__What needs to be done__. Pull every line containing "result" out of the material below.

__Data in this exercise__.
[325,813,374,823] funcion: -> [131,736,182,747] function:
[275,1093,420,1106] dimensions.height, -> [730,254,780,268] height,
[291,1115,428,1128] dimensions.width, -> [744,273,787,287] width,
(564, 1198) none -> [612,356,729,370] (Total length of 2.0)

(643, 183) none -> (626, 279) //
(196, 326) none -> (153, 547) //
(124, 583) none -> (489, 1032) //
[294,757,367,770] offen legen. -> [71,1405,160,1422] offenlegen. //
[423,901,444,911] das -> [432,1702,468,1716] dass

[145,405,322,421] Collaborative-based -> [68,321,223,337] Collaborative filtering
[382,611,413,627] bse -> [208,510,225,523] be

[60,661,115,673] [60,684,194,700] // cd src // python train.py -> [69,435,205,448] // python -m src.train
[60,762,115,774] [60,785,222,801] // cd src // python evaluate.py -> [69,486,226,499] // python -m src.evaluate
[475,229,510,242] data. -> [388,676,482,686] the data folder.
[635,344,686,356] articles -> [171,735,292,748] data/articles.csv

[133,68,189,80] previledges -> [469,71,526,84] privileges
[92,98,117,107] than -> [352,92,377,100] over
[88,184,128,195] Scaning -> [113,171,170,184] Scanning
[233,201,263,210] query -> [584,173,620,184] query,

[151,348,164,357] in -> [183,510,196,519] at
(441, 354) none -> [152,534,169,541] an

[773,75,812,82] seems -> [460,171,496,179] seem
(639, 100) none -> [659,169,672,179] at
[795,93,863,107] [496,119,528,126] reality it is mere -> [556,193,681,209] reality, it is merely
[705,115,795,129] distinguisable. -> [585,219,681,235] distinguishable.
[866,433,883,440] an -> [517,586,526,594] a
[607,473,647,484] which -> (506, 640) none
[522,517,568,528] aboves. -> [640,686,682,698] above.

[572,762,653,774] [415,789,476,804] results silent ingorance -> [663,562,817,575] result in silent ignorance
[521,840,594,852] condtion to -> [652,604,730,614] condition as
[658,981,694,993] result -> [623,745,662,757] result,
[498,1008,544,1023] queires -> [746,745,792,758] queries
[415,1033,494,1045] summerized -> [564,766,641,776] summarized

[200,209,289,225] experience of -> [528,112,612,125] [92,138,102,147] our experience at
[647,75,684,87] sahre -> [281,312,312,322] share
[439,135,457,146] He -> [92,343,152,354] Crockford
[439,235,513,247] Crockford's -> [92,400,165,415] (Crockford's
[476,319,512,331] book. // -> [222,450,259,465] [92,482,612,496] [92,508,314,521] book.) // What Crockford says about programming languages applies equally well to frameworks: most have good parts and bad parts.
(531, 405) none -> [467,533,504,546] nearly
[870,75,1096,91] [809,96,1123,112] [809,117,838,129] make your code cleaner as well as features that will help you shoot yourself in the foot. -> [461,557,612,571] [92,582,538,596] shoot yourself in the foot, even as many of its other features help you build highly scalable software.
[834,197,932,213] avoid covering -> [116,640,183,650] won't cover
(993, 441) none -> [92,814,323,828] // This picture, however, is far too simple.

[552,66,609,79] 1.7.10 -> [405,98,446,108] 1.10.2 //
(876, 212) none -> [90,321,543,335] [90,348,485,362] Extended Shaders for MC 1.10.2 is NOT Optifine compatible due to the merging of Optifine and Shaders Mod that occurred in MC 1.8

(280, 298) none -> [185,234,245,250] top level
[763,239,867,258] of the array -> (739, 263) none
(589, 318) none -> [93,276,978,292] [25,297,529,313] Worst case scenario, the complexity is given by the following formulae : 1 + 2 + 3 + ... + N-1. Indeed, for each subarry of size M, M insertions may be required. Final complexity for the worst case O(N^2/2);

__Finished task__.
[572,762,653,774] [415,789,476,804] results silent ingorance -> [663,562,817,575] result in silent ignorance
[658,981,694,993] result -> [623,745,662,757] result,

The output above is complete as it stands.